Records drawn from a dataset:
________________

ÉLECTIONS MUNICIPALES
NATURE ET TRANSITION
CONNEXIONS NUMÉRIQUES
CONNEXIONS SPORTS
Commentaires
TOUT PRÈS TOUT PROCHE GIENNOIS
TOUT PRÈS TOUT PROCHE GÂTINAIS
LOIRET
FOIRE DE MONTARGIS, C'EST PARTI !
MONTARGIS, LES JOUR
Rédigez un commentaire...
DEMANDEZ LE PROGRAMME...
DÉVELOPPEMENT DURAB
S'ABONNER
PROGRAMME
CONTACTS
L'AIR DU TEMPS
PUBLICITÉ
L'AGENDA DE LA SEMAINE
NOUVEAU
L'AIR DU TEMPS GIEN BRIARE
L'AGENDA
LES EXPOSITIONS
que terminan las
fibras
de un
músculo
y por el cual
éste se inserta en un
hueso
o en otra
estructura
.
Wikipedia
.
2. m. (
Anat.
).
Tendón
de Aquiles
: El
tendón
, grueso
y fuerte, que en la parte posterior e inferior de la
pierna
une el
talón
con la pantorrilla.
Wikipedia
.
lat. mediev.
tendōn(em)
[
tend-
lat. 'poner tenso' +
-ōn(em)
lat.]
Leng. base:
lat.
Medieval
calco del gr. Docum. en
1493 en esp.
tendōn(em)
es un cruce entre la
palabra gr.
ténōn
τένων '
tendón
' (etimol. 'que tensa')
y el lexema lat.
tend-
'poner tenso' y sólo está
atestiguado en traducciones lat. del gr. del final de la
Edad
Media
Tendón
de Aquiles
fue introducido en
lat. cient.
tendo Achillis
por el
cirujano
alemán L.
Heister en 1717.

________________

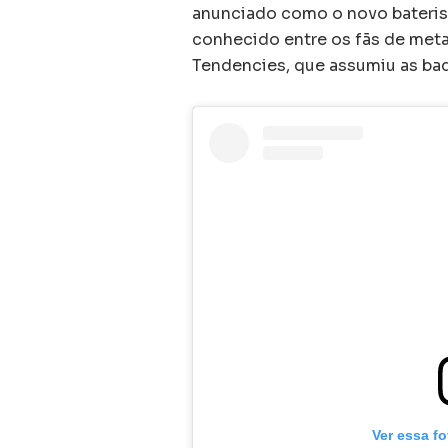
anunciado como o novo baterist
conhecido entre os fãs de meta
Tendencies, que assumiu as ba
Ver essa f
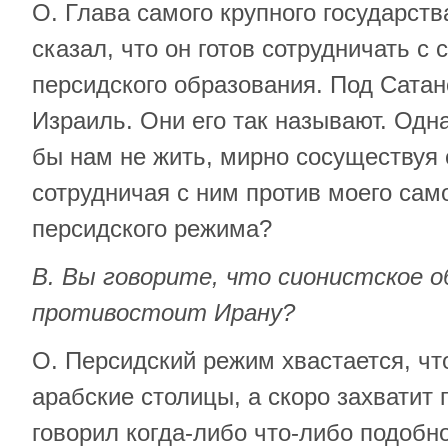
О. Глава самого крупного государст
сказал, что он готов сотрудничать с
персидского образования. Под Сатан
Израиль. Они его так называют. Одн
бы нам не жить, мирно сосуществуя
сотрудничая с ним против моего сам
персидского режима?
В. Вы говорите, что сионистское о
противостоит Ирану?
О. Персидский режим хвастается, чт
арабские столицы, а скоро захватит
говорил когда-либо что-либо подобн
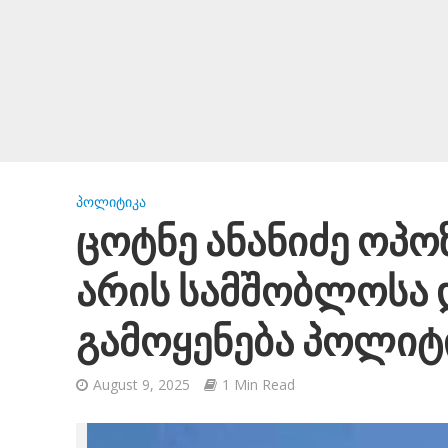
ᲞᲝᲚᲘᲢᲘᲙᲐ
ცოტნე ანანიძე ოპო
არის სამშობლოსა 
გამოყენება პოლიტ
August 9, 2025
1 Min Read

________________

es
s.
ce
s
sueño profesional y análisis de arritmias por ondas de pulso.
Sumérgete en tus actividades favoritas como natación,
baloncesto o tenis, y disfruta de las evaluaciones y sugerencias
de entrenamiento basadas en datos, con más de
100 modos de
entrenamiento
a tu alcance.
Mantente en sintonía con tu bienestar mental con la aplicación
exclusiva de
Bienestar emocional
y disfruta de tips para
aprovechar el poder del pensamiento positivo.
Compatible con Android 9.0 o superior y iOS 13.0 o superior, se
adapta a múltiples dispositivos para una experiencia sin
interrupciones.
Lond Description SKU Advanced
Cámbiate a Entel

________________

Job item:
Above are the records; repeat exactly the lines from the one holding "ÉLECTIONS MUNICIPALES" down to the one holding "Heister en 1717.", end lines included.

Response for this exercise:
ÉLECTIONS MUNICIPALES
NATURE ET TRANSITION
CONNEXIONS NUMÉRIQUES
CONNEXIONS SPORTS
Commentaires
TOUT PRÈS TOUT PROCHE GIENNOIS
TOUT PRÈS TOUT PROCHE GÂTINAIS
LOIRET
FOIRE DE MONTARGIS, C'EST PARTI !
MONTARGIS, LES JOUR
Rédigez un commentaire...
DEMANDEZ LE PROGRAMME...
DÉVELOPPEMENT DURAB
S'ABONNER
PROGRAMME
CONTACTS
L'AIR DU TEMPS
PUBLICITÉ
L'AGENDA DE LA SEMAINE
NOUVEAU
L'AIR DU TEMPS GIEN BRIARE
L'AGENDA
LES EXPOSITIONS
que terminan las
fibras
de un
músculo
y por el cual
éste se inserta en un
hueso
o en otra
estructura
.
Wikipedia
.
2. m. (
Anat.
).
Tendón
de Aquiles
: El
tendón
, grueso
y fuerte, que en la parte posterior e inferior de la
pierna
une el
talón
con la pantorrilla.
Wikipedia
.
lat. mediev.
tendōn(em)
[
tend-
lat. 'poner tenso' +
-ōn(em)
lat.]
Leng. base:
lat.
Medieval
calco del gr. Docum. en
1493 en esp.
tendōn(em)
es un cruce entre la
palabra gr.
ténōn
τένων '
tendón
' (etimol. 'que tensa')
y el lexema lat.
tend-
'poner tenso' y sólo está
atestiguado en traducciones lat. del gr. del final de la
Edad
Media
Tendón
de Aquiles
fue introducido en
lat. cient.
tendo Achillis
por el
cirujano
alemán L.
Heister en 1717.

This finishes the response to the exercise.